Texas gas retailers are in for a tough time. The federal Court of Appeals for the DC Circuit ruled earlier this year in favor of the Environmental Protection Agency (EPA) on a challenge to the introduction of a higher corn ethanol blend in gasoline. The new higher blend would contain 85% gasoline and 15% ethanol, and is nicknamed “E15”. It is an increase over the old 10% ethanol standard. The EPA approved this new blend in 2011 for cars and light trucks made since the model year 2000, but banned it for light equipment and older vehicles. Bio-fuels makers sought the higher blend rate as a way to satisfy a federal guarantee of a share of the gasoline market, set at 13.2 billion gallons in 2012 and rising to 15 billion gallons annually from 2015. The EPA gave its final regulatory approval of E15 in June 2012.
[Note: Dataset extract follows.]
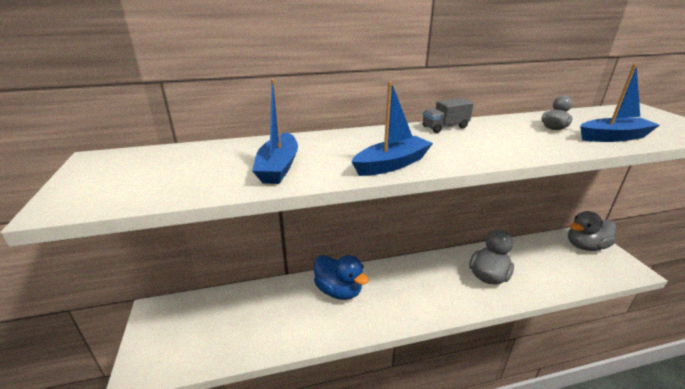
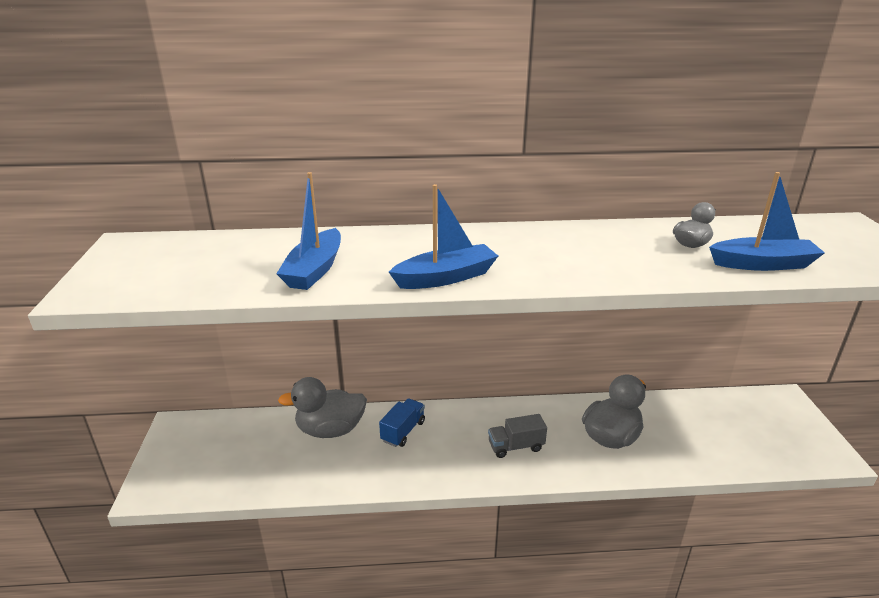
camera: 10 degrees right, 0 degrees up
(339, 290) = (403, 431): blue duck -> blue truck
(445, 127) = (544, 232): grey truck -> grey truck (516, 446)
(585, 246) = (775, 414): grey duck -> grey duck (330, 430)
In the legal challenge before the DC court, food businesses claimed that E15 would raise the price of corn. Governors from four poultry-raising states asked the EPA for relief from this E15 mandate because of its impact on feed. The worst drought in 50 years has seen the corn crop decrease by 13% this year, and the governors say that this crop is too small to withstand 40% of it being used in fuel without a severe economic disruption.
The engine manufacturers claimed they could be open to liability if their engines malfunctioned due to the new fuel blend. Charles Drevna, the president of the American Fuel & Petrochemical Manufacturers, and Bob Greco, a director at the American Petroleum Institute, both claimed that E15 approval comes before testing of E15 in vehicles is complete and that it has already been shown to cause damage to engines. Vehicle manufacturers are already putting warnings on their gas caps that using E15 could void their vehicle warranties.
The opinion of the three judge panel on the DC Court of Appeals ruled two to one that the petroleum industry, engine manufacturers and the food industry did not have legal standing on the matter. The Court stated that these industries failed to sufficiently demonstrate how they were harmed by the approval of E15. Critics find this astonishing, especially for the petroleum industry, which is required to comply with the federal mandate on ethanol in the 2007 Energy Independence and Security Act.
Currently, only one gas retailer in Kansas is selling E15 fuel. There are practical barriers to the new requirement, such as installing new blender pumps that can dispense this type of fuel. Out of 160,000 gas retailers in the United States-gas stations, truck stops, convenience stores, grocery stores and marinas-only about 2,500 have pumps that can handle gasoline blends higher than the old E10 blend. Aside from the expensive practical barriers, a lot of businesses are afraid of liability if something goes wrong with the E15 gas blend, such as someone putting it in a car not meant to burn it, thus harming the car’s engine or voiding the warranty. Business owners note that consumers are not asking for E15, and its use will likely be slow to spread.
The ethanol industry has been going down the tubes for years. This is the federal government’s way of trying to shore up another losing proposition.